Netzer Sereni (נֵצֶר סֶרֶנִי) is a kibbutz in central Israel. Located in the Shephelah between Be'er Ya'akov and Ness Ziona, it falls under the jurisdiction of Gezer Regional Council. In it had a population of .

==History==
Kibbutz Netzer Sereni was founded in 1948 by Holocaust survivors liberated from Buchenwald concentration camp, who had established themselves in 1945 as "Kibbutz Buchenwald", an agricultural collective designed to prepare Jews for life in Palestine, the first such Hakhshara group established in Germany after the war. The kibbutz was established on the site of the Palestinian village of Bir Salim, which was evacuated in 1948 under orders from authorities in nearby Ramle, despite requests from the local mukhtar to the Haganah asking for protection. In October 1949, the name was changed to "Netzer" (a Hebrew word meaning "scion", "shoot", "sprout") by the Government Naming Committee.

Between 1948 and 1951 antagonism between the Mapam and Mapai parties led to a split within the kibbutz movement, and in 1952 120 Mapai members of kibbutz Givat Brenner broke away for ideological reasons and moved to Netzer Sereni.

In 1952, following the arrival of roughly fifty families from Givat Brenner, they requested to rename the kibbutz Netzer Sereni after Enzo Sereni, a Jewish Italian intellectual, Zionist leader and Jewish Brigade officer. Sereni was one of the founders of Givat Brenner. He was parachuted into Nazi-occupied Italy in World War II, only to be immediately captured by the Germans and executed in Dachau concentration camp.

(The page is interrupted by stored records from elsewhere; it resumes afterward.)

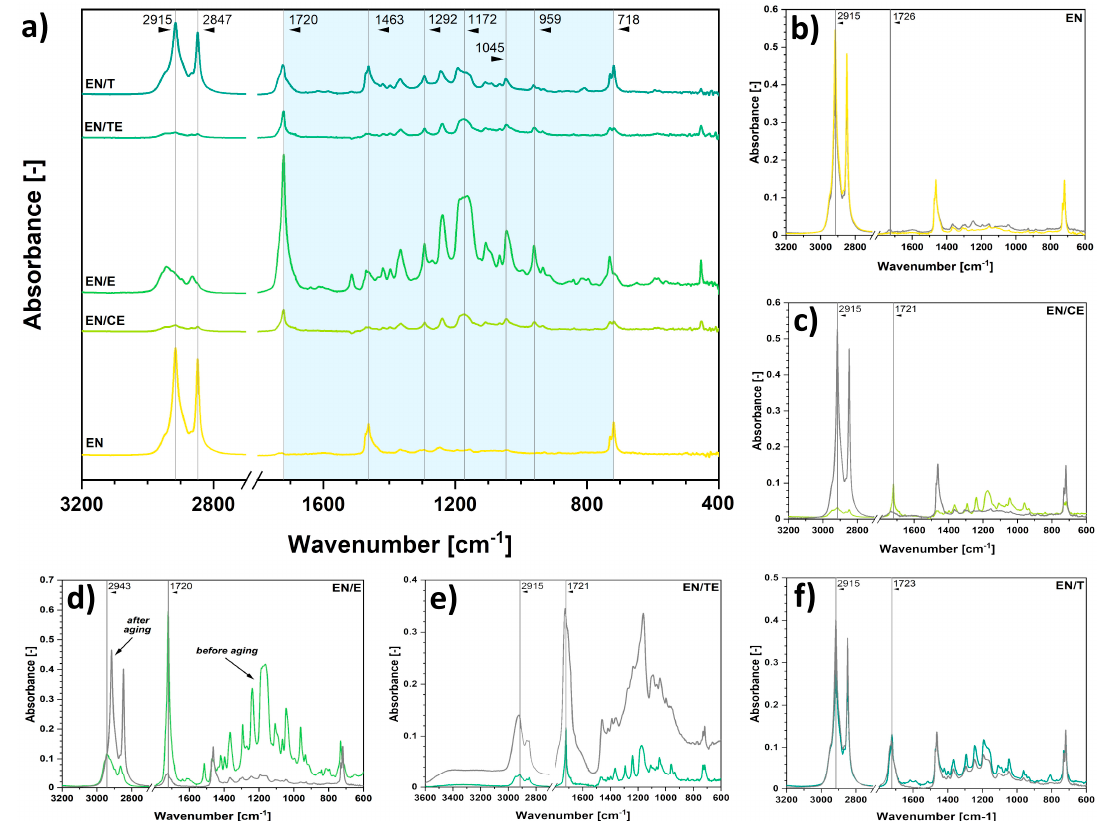
Figure 2. Fourier-transform infrared spectra for the impregnated samples of ethylene–norbornene (EN) copolymer ( a ) and representation of the changes observed after the aging process for: neat EN ( b ) and EN impregnated with clove extract ( c ), eugenol ( d ), thyme extract ( e ), thymol ( f ). Samples were subjected to 300 h of solar aging.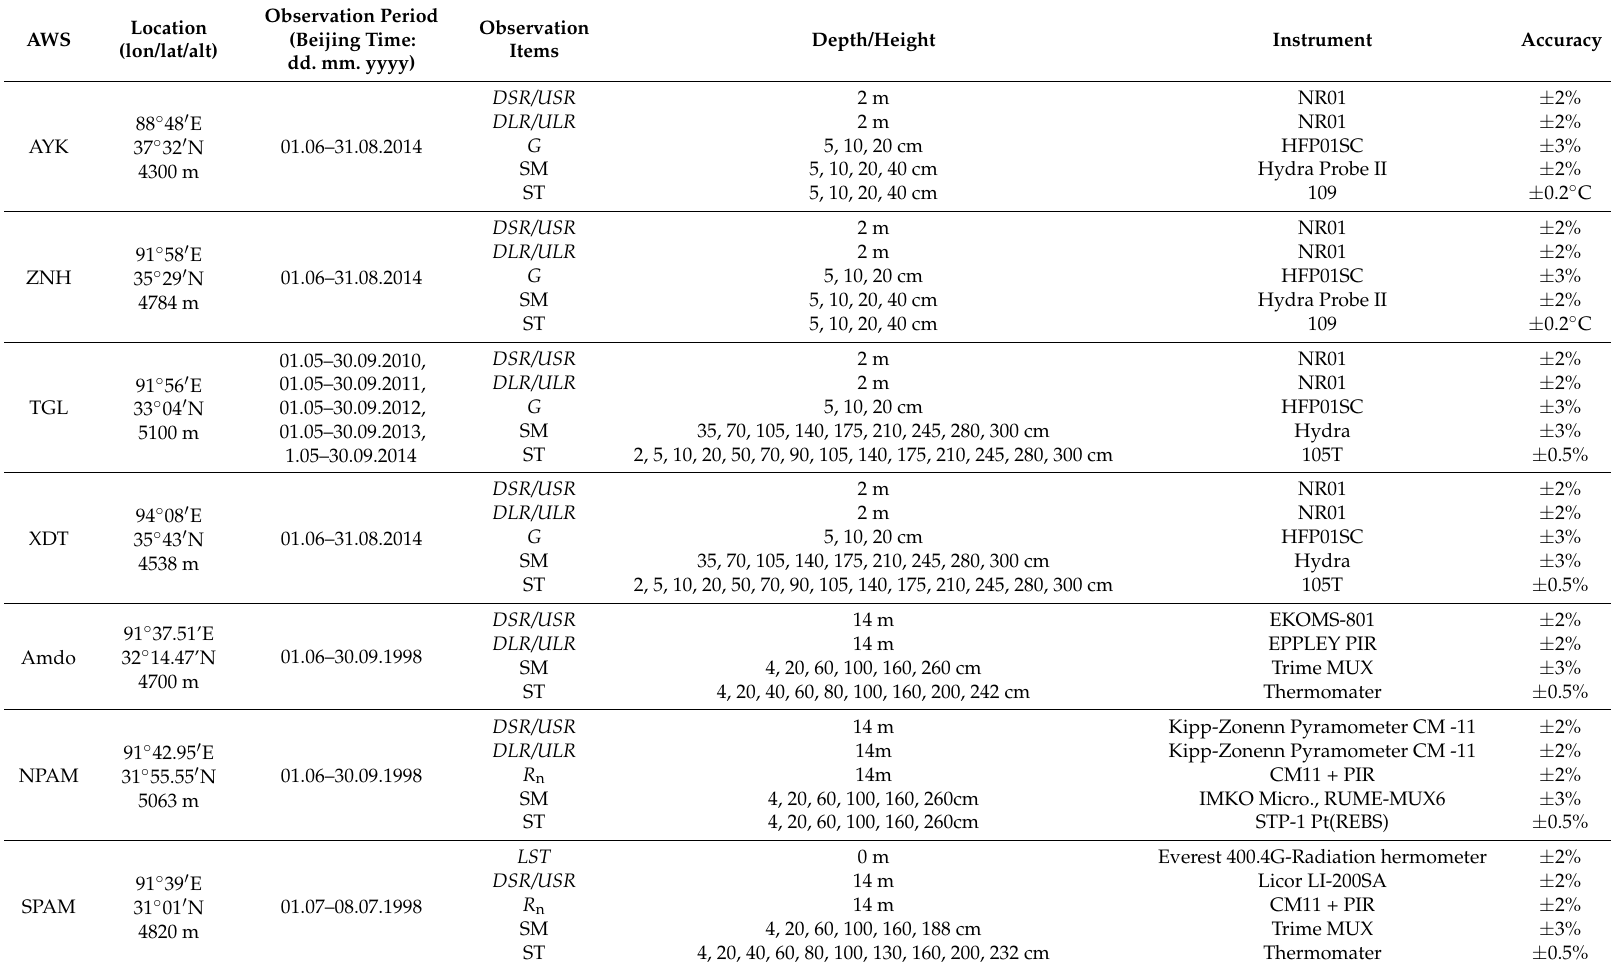
Table 1. Observation instruments and observation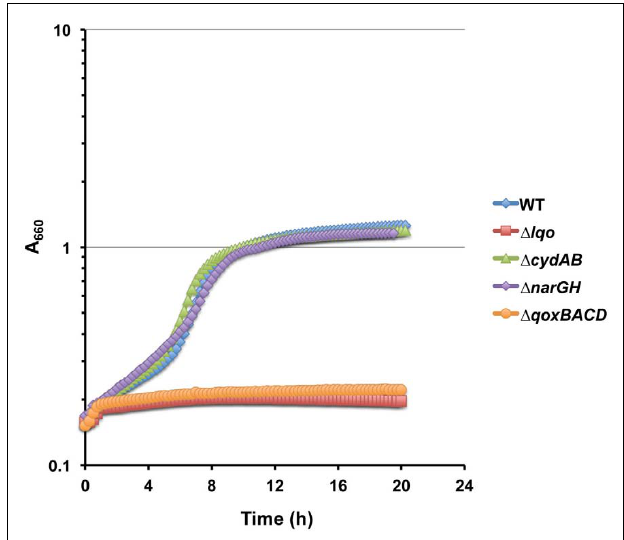
FIGUREA6 | Cytochrome- aa 3 (QoxBACD) is required for Lqo activity during NO · -stress. Representative growth curve onWT S. aureus strain COL and isogenic mutants grown in chemically defined medium using a combination of 0.1% L-lactate/1.0% tryptone as primary carbon sources in the presence of low level NO · (administered as 10mM DETA/NO when cultures reach A 660 =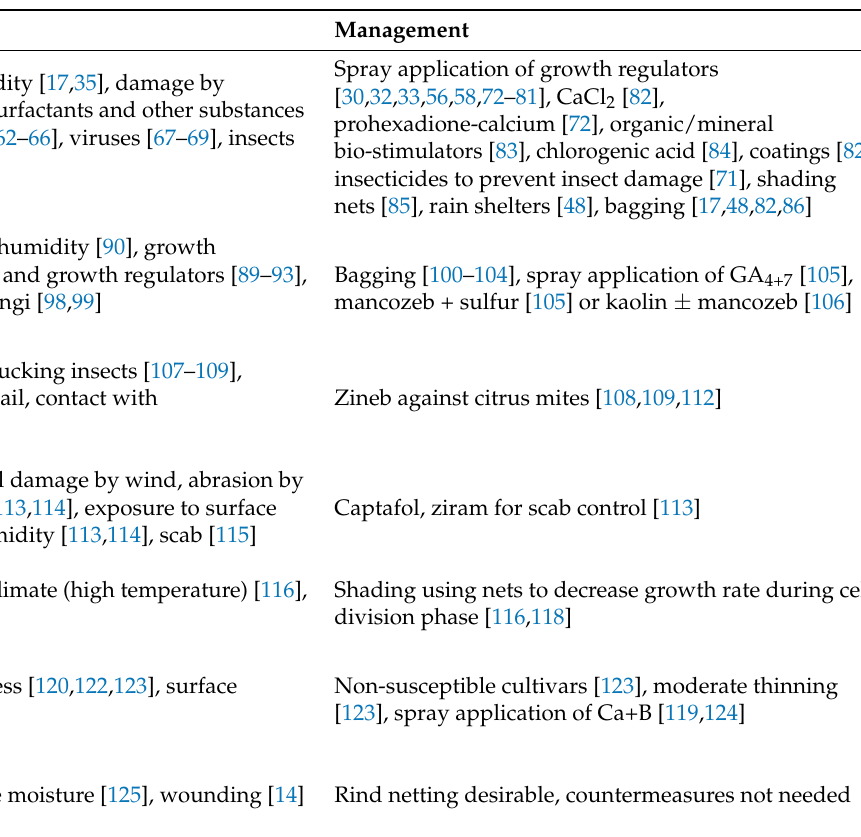
Table 1. Occurrence, symptoms, causes and management of russeting. Results are compiled from literature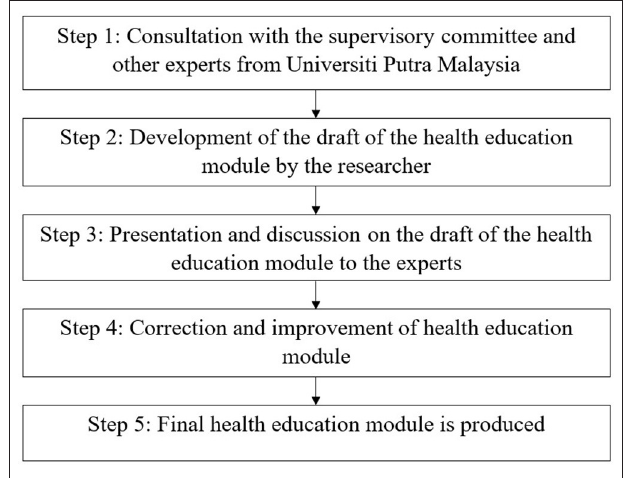
FIGURE 1 | The schematic diagram for the development of the health education module on prevention of Hand, Foot and Mouth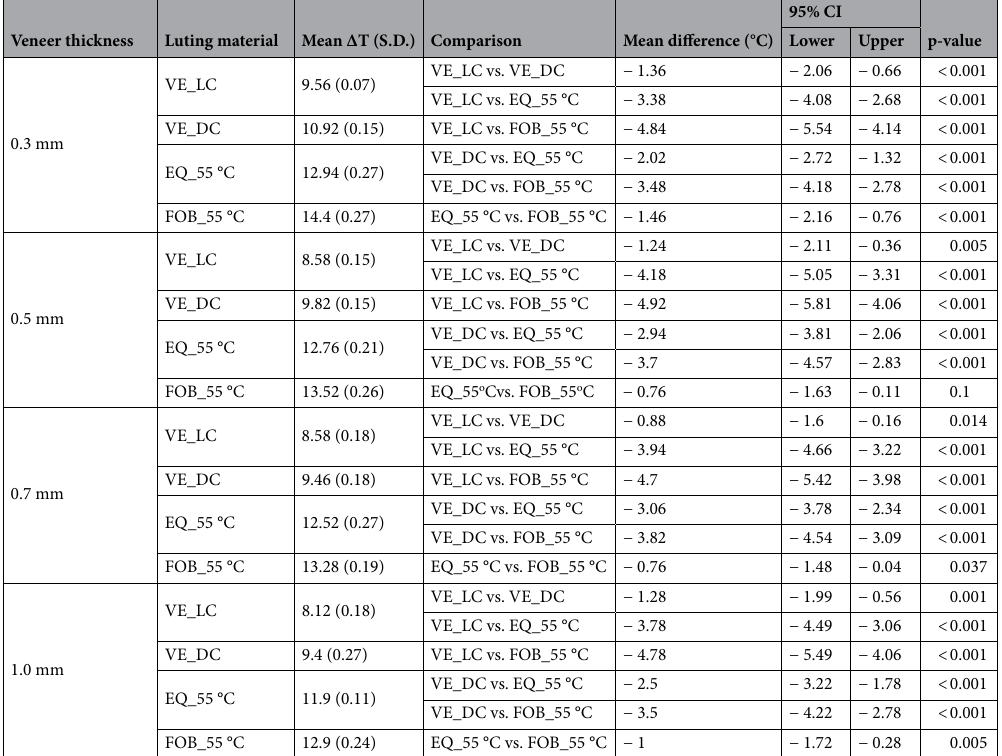
Table 2. Comparison of intrapulpal temperature change during polymerization of ceramic veneers with different luting materials. One-way analysis of variance (ANOVA) and Tukey’s post hoc adjustment. VE_LC Variolink Esthetic LC, VE_DC Variolink Esthetic DC, EQ_55 °C pre-heated Estelite Sigma Quick, FOB_55 °C pre-heated Filtek one bulk restorative, LC light-cure, DC dual-cure, S.D. standard deviation, CI confidence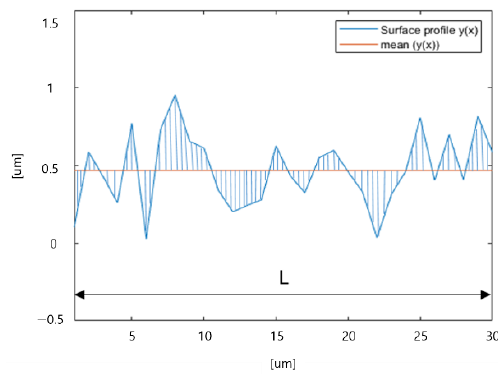
Figure 2. Calculation of surface roughness using surface profile.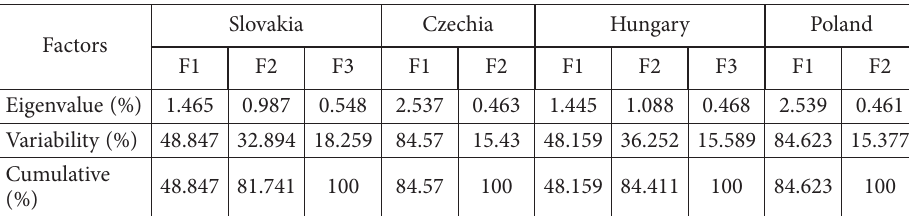
Table 1. Number of computed factors (source: authors)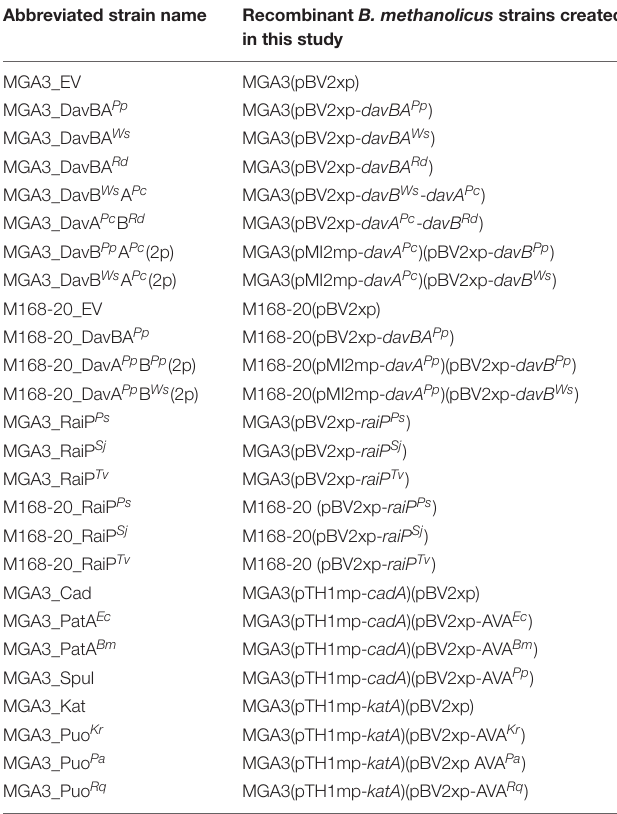
TABLE 4 | List of B. methanolicus strains used in this study with abbreviated strain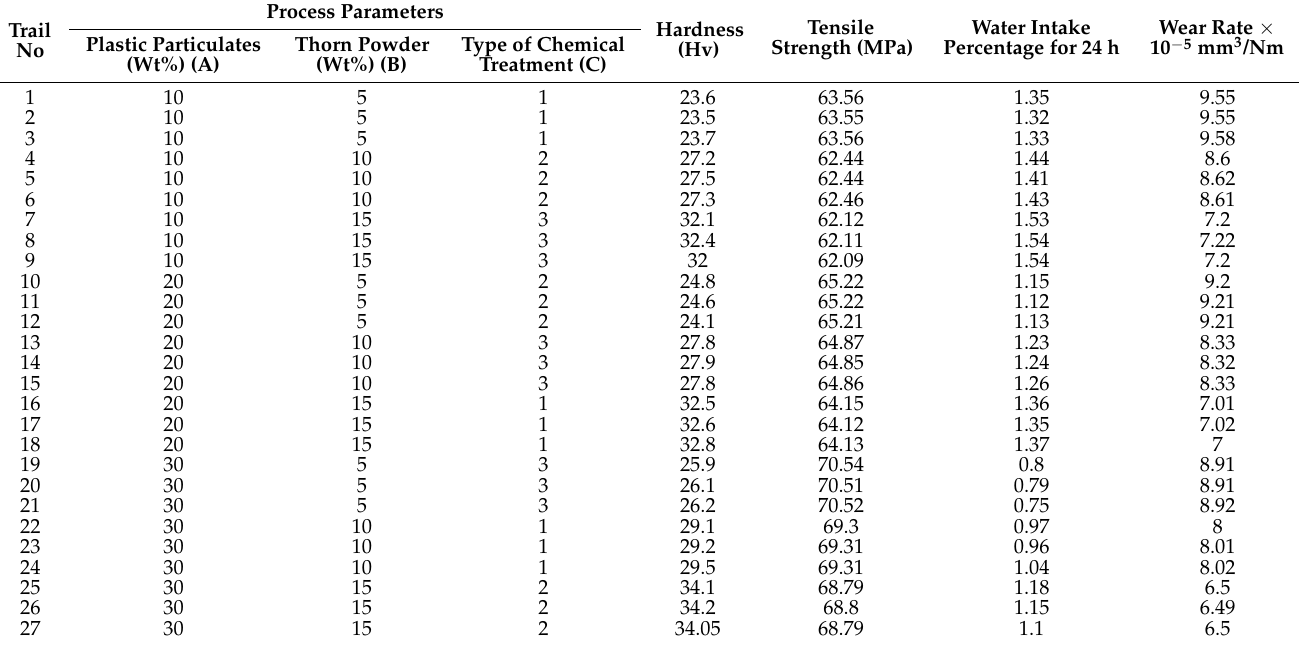
Table 2. Full factorial inputs and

The Government Naming Committee objected to the usage of the non-Hebrew name "Sereni", and ordered the kibbutz to adopt the name "Netzer Haim", "haim" meaning "life" in Hebrew and having been Enzo Sereni's Hebrew name. The poet Natan Alterman advocated for the usage of "Netzer Sereni" in his column in the Davar newspaper. Mapai Knesset member Haim Ben-Asher, a kibbutz member who had been a personal friend of Enzo Sereni, felt an obligation to honor Sereni's original name. In January 1955, he began legislative proceedings designed to force the Government Naming Committee to adopt the name "Netzer Sereni", on the grounds that following the tragic death of Enzo Sereni's only son Daniel in a plane crash over Maagan the previous year, the name "Sereni" had been discontinued. In June 1955, the Government Naming Committee announced that although it continued - and would continue - to keep the Hebrew name, it agreed, out of respect for the Knesset, to change the name of the settlement to "Netzer Sereni."

==In popular culture==
The 2023 Israeli musical film Victory focuses on two fictional couples from Netzer Sereni.